## Entries
------------------------

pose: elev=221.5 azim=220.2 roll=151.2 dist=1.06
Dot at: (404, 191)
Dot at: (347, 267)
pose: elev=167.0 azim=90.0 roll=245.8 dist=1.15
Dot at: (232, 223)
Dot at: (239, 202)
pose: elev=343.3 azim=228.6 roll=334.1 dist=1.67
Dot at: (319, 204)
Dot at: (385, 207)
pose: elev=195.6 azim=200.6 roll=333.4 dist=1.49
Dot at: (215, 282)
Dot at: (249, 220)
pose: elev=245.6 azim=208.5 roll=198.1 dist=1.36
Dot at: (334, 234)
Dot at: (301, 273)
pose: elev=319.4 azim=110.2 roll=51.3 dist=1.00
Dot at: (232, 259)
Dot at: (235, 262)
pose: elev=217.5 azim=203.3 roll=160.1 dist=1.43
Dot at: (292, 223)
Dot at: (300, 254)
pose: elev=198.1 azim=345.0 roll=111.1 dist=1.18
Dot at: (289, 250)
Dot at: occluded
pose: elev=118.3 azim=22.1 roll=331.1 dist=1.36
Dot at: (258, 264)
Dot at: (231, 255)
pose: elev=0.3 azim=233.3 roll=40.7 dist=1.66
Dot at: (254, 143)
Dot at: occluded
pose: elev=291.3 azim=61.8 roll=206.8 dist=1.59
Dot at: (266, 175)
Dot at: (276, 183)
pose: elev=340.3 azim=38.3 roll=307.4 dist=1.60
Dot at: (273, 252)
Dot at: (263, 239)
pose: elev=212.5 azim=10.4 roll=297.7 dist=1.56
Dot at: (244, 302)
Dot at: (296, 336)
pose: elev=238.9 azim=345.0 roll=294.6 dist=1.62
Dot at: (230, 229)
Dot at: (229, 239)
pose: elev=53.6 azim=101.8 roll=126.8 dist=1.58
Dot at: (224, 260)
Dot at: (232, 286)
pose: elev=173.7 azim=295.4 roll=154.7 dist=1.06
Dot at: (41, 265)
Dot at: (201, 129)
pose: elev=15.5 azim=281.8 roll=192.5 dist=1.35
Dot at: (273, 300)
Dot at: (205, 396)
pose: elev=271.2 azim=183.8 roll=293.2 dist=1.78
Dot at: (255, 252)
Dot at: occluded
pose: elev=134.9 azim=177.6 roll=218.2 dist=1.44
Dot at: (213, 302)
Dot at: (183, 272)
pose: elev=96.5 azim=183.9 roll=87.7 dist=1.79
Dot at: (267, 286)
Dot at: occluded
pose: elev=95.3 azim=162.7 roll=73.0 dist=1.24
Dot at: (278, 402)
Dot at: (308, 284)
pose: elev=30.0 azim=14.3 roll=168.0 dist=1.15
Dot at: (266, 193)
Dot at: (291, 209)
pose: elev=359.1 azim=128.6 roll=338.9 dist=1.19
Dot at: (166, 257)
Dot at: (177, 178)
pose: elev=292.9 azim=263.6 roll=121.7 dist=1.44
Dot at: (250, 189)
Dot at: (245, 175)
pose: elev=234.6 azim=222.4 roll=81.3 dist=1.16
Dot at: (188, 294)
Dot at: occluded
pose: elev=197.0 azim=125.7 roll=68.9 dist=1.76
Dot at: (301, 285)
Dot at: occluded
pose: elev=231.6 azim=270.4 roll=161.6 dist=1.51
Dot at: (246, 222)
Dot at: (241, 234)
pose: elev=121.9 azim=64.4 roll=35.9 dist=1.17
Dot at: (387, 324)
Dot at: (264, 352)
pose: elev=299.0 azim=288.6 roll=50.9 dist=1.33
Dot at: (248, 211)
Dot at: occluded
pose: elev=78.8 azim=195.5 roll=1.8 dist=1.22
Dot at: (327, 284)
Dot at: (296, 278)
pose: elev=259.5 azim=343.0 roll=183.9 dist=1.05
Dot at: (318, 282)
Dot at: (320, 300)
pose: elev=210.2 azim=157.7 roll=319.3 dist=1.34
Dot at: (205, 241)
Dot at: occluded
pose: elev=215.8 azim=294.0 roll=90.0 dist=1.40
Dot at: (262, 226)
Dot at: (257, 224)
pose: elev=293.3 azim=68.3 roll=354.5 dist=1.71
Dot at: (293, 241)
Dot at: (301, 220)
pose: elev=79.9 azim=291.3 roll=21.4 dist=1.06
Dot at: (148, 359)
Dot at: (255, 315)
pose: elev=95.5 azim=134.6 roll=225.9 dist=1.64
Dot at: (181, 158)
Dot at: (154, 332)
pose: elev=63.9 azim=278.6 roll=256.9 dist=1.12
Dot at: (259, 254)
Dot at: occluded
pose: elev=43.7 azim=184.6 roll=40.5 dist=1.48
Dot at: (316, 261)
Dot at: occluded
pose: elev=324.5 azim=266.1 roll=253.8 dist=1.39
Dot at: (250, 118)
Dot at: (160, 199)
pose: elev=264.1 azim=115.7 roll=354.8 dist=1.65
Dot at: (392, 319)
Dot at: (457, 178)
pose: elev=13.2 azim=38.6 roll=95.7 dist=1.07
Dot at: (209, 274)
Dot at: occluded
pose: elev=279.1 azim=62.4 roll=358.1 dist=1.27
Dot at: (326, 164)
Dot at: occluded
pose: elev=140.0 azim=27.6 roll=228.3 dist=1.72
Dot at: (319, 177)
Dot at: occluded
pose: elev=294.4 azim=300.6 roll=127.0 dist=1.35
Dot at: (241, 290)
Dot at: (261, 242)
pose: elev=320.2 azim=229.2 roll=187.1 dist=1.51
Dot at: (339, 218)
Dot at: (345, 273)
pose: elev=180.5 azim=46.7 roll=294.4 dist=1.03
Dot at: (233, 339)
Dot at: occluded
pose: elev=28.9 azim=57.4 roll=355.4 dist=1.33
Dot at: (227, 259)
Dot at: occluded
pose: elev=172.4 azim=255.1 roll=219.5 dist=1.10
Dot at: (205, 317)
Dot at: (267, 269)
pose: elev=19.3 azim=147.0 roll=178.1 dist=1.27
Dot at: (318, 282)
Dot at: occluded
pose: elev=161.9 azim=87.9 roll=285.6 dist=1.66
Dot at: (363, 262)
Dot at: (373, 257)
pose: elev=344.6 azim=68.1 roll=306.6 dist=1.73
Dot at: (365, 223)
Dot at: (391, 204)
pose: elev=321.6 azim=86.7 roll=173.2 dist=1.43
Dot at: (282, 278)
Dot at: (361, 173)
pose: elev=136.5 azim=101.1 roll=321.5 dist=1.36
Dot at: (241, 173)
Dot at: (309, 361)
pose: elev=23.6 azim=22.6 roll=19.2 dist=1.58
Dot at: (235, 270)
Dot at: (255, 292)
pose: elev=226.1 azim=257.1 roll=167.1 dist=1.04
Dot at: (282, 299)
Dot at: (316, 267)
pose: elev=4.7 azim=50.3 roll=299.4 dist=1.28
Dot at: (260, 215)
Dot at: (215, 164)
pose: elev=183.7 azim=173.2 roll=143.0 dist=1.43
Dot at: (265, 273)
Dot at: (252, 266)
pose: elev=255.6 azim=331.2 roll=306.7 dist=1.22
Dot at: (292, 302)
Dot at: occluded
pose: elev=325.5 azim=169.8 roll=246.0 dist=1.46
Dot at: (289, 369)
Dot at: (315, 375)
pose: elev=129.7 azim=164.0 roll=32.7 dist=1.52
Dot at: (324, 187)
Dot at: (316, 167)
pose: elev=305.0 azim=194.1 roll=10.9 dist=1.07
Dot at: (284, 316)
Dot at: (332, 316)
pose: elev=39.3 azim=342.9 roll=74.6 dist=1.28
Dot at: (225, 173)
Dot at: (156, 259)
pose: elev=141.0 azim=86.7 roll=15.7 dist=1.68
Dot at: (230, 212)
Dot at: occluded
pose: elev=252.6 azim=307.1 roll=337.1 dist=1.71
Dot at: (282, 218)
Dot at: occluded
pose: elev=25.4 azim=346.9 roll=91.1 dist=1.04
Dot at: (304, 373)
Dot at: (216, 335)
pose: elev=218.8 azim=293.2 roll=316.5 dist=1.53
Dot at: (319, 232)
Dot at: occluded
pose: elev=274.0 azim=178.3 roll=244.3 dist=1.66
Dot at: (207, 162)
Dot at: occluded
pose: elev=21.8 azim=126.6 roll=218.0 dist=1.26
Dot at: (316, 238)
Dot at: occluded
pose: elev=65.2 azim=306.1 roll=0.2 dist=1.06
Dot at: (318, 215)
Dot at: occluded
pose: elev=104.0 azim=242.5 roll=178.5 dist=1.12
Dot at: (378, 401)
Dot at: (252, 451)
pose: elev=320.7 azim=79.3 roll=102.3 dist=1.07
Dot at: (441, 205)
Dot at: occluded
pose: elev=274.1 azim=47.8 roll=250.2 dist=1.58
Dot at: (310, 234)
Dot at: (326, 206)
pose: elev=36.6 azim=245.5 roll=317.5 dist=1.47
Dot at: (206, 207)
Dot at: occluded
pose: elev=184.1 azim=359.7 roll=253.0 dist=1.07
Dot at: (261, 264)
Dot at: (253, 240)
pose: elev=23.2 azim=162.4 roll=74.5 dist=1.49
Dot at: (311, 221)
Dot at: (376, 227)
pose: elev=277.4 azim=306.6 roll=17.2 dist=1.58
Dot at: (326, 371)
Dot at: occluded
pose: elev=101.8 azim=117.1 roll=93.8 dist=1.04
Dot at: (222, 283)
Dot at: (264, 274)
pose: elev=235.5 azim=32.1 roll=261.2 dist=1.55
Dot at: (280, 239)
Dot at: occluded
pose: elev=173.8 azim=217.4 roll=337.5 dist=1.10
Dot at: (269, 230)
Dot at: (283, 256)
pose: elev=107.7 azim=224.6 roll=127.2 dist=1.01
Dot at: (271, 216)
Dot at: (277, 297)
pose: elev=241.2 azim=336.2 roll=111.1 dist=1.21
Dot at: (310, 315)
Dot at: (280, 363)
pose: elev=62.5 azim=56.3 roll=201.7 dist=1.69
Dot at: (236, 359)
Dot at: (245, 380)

------------------------

## Required task
Reproduce the part of the data that opens with the line containing "pose: elev=53.6 azim=101.8" and closes with the line containing "Dot at: (205, 396)", changing "dist" to "distance" throughout and leaving everything else as it is.

## Task answer
pose: elev=53.6 azim=101.8 roll=126.8 distance=1.58
Dot at: (224, 260)
Dot at: (232, 286)
pose: elev=173.7 azim=295.4 roll=154.7 distance=1.06
Dot at: (41, 265)
Dot at: (201, 129)
pose: elev=15.5 azim=281.8 roll=192.5 distance=1.35
Dot at: (273, 300)
Dot at: (205, 396)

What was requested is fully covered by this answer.